Our guide was a friendly lad called Caruso ("You call me Robinson, OK?!") who, if truth be told, was considerably more interested in impressing other young things than imparting information. And not just female young things either if I read matters correctly - for example when he seized the opportunity to rub "medicinal" river mud over the nipples of one English lad who'd scratched himself during one of our swims with the dolphins !

Next it was back once again to the hub city that is La Paz - with its impossibly large numbers of national police officers; its dried newborn llamas in the witches´market; its hot cups of gluhwein to see off our sniffles; its lifesize toy soldiers guarding the president's residence; its cobbled flagstones around the Sagarnaga district; its cheap Kodak films (please, please develop properly!); its waiters trying to rip you off in innovative ways by writing out two bills, one for the cashier and an inflated one for you; its deserted streets on Census Day - save for a few bemused foreigners, and so on.
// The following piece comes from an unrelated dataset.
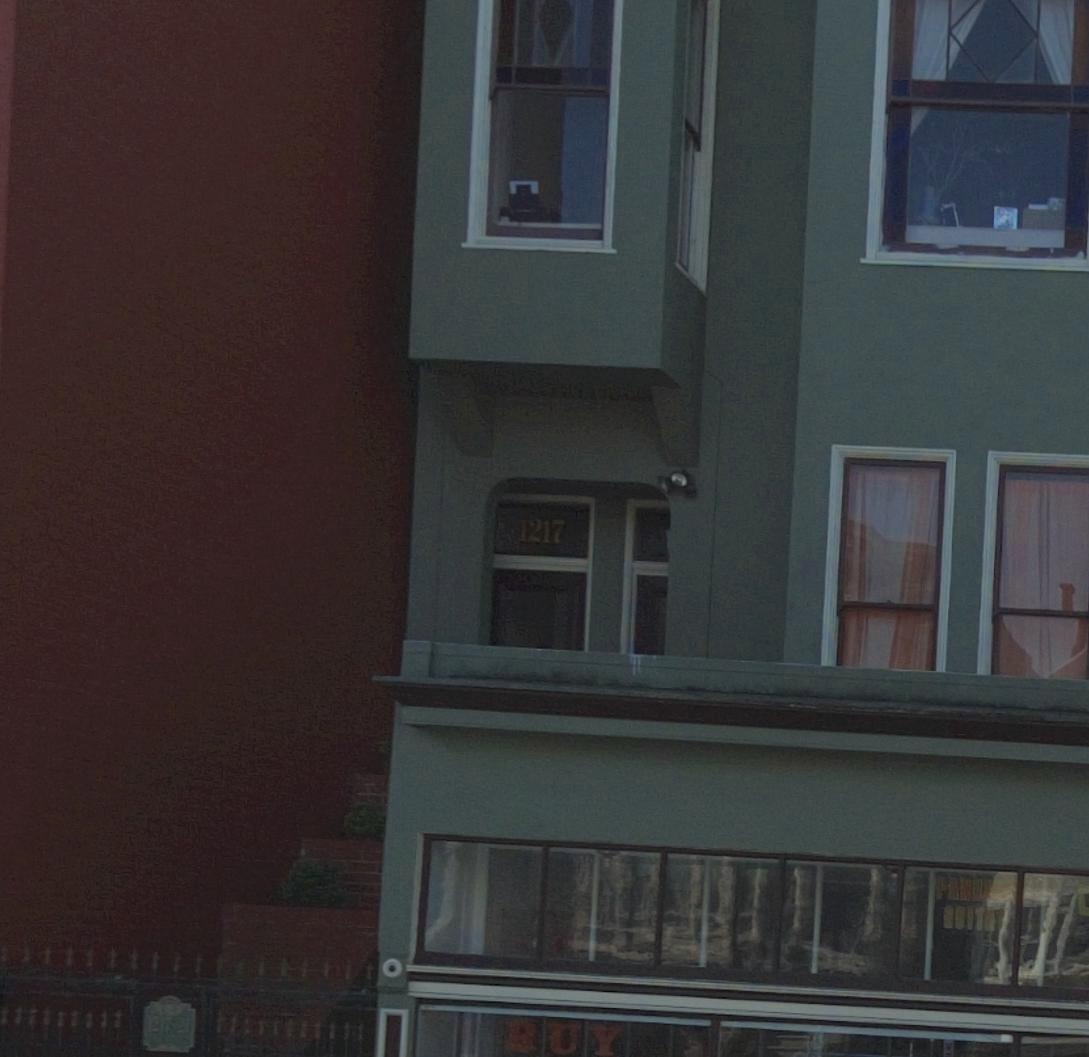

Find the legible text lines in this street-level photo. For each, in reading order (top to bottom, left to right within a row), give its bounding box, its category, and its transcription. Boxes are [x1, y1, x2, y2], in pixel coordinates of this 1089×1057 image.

Bolivian Migration wanted to charge us 50 dollars US to extend our visas for a month. Still in backpacker mode, there was no way that was going to happen, so we decided to forsake yet more trekking in the Sorata region and head straight for Lake Titicaca. For some reason Titicaca is always tagged as being the 'highest navigable lake in the world' - quite why I'm still unclear, though perhaps as it's 125 miles long by 69 wide you may be wise to invest in some form of navigation in case you're caught floating around its centre in fog ?? Copacabana was one of those towns people seem to love or hate, but was a good jumping-off point for us to reach Isla del Sol. The boat ride lasted three hours, though only scratched the surface of this monstrous waterway.

The island is the legendary birthplace of the sun and the entire Inca civilisation. Once we'd docked and paid our entry money we walked up to the picturesque remains of an Inca town. We then set off to hike from north to south, furnishing us with excellent views over Titicaca. We stopped for our customary picnic lunch on one of the highest hills, only to be charged repeatedly by a solitary, lunatic sheep. Obviously a distant relative to the little-known Bolivian pig-turkey.

The islands are justifiably known for their clarity of their light and the views were still amazing when we reached the cute village of Yumani and watched sunset. We managed to locate a room that both lacked curtains and faced east, so naturally we got to watch sunrise too. Cool as mustard, we held our ground in the morning when the locals attempted to fleece us over the return boat fare. Just as it was about to depart they ended by taking considerably less, as always swearing us to silence so as not to aggravate the other passengers who'd paid more ! From Copacabana it was just a short bus ride back into Peru, and towards the much-awaited Inca Trail to Macchu Picchu ...

-- Anonymous, October 15, 2001

Answers

A Perfectly Presented Posting Per Peru!

-- Anonymous, October 15, 2001

Absolutely fascinating.
What a great trip - I'm deed jealous.

-- Anonymous, October 15, 2001

I`m hoping to get a bound copy of the `collective works` for Christmas! Great stuff.(:o)

-- Anonymous, October 16, 2001

Ya know, that's not a bad idea Galaxy. All these adventures would make a great book. Or at least a serialization in a magazine!

-- Anonymous, October 16, 2001

B%gga me that's long ! Obviously by someone with too much spare time on his hands

;O))

-- Anonymous, October 16, 2001



I don't believe these events actually happened. Nobody could have enough time to do it all AND type out the emails.

-- Anonymous, October 17, 2001

Spot on Nick, Loony is holed up in a bed sit with a Frommers, a Lonley Planet and a Rough Guide. He still tells Breda he is off to work and sits day after day in front of the keyboard.

And you know what they say will eventually happen if a monkey sits long enough in front of a keyboard.

-- Anonymous, October 17, 2001


I dunno gus, what do they say ? He starts to spank himself or something ... ??

Cynics, the lot of you !! Why can't you believe someone can be so talented, yet (still) out of work ?!

;O))

-- Anonymous, October 17, 2001


Nah I thought it was he will try to eat it!